Text provided -
════════════════

Sensing defeat, the Republican governor made the tactical decision to give his election night speech to supporters in a Beverly Hills hotel long before the final results were tallied. "In a couple of days victories or losses will be behind us," he said, and then got off the stage fast before the real bad news became official. Unlike in Hollywood, there was no chance to make up for the flop with DVD sales.

"This was a big loss for Arnold, but not yet a fatal blow," says Allan Hoffenblum, a Los Angeles-based Republican strategist."The question now is how does he reconnect with voters who supported him [in the recall election] in 2003 but who abandoned him this time?" For Schwarzenegger to reconnect, Hoffenblum says, "he has to calm down the rhetoric, stop being the celebrity and start being the governor."

Elizabeth Garrett, professor of law and political science at the University of Southern California in LA, says it will be difficult for Schwarzenegger to get the Democrats to coooperate with him in the next year. "He is facing a very tough year. As a Republican governor with a Democratic legislature, it will be very hard to reach any compromise—they won't want to give him anything in a pre-election year. And voters aren't in a forgiving mood. "California has just spent $50m on a special election which got them nothing—everything was voted down," Garrett notes. "People aren't very happy with their politicians."

════════════════

What to do -
• 1. In the passage on Schwarzenegger's election night defeat, how much did California spend on the special election?
• 2. List every person named in the passage on Schwarzenegger's election night defeat.
• 3. Resume the passage on Schwarzenegger's election night defeat after its final sentence.
The records below were taken from a different source than the text.

Recorded information -

════════════════

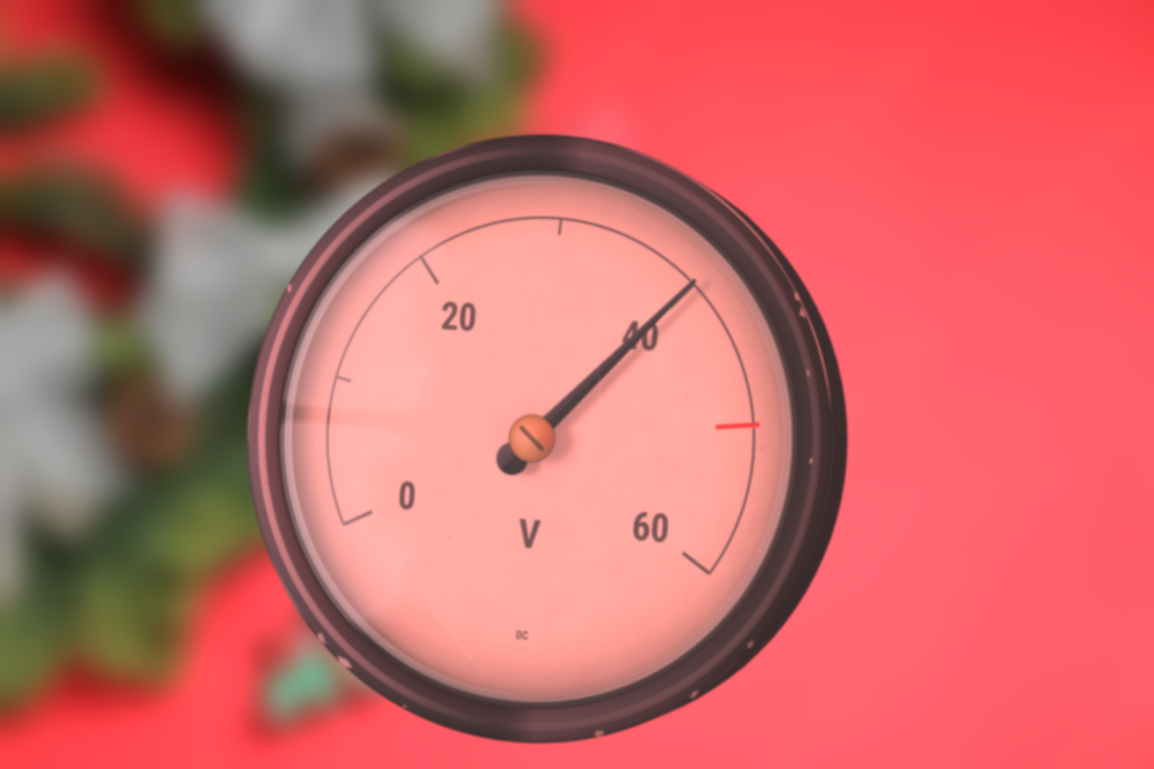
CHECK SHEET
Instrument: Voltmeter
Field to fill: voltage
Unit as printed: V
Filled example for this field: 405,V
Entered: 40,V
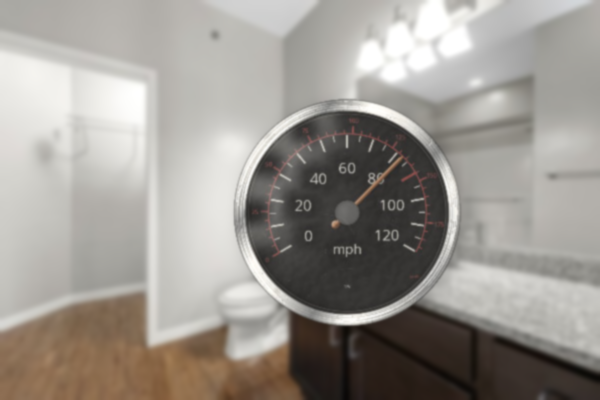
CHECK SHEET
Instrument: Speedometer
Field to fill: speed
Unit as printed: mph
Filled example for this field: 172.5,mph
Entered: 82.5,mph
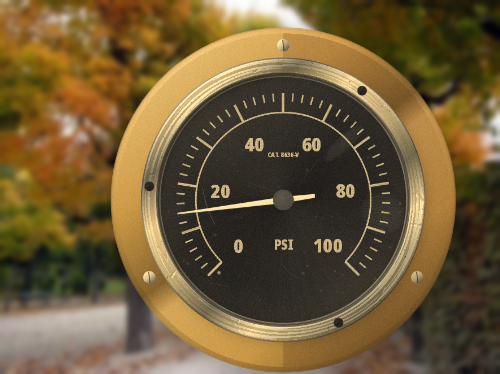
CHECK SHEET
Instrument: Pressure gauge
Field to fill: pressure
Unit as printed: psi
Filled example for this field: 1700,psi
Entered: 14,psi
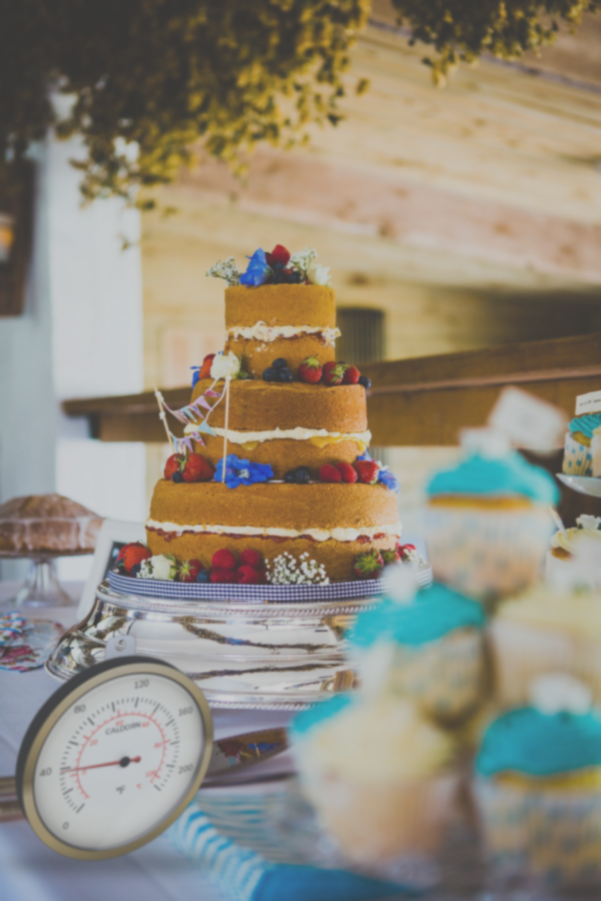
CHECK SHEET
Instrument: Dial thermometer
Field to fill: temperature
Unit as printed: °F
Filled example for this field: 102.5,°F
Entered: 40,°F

════════════════

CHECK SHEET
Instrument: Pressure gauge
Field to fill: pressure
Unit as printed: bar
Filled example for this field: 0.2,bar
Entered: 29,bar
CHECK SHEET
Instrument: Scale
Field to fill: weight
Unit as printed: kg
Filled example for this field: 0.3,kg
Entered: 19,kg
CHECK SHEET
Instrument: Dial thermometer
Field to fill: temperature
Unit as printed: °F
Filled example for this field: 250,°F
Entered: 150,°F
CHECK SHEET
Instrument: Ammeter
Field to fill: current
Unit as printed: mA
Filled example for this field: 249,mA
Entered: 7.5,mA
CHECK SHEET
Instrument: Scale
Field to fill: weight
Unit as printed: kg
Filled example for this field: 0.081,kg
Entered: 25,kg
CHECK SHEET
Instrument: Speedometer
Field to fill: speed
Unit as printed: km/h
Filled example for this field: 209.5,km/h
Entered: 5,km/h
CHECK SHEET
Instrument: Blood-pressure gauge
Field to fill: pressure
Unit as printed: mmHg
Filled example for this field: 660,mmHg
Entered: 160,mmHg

════════════════

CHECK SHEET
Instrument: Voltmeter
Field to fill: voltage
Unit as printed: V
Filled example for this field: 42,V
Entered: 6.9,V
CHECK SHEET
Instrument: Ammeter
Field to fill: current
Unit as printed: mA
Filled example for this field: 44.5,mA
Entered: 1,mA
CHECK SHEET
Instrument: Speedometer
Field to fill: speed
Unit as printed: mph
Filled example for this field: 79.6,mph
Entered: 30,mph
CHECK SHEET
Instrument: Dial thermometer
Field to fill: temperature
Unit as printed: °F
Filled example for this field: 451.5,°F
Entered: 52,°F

════════════════

Exercise results -
• 1. $50m

• 2. Arnold Schwarzenegger, Allan Hoffenblum, Elizabeth Garrett

• 3.
All four of the initiatives were aimed at curbing the power of the Democratic Party machine and its organized labor backers in California. Schwarzenegger wanted to have teachers work for five years, not two, before getting tenure; to require unions to ask each individual member before using their dues for political campaigns; to put a cap on state spending; and to put retired judges, not legislators, in charge of redrawing electoral districts. Since the beginning of the year public sector unions have been running bitter attack ads on television against the governor, driving down his popularity rating and neutralizing his value as a celebrity campaigner.

But if the public service unions appeared to be the most visible victors in the election, the Democratic party was also heartened by the results. By pushing this special election, Schwarzenegger took a risk by trying to circumvent the Democrat-controlled legislature in Sacramento and take his reform proposals directly to the people. Schwarzenegger's aides bragged that the governor's celebrity appeal would easily carry the day, but they turned out to be wrong.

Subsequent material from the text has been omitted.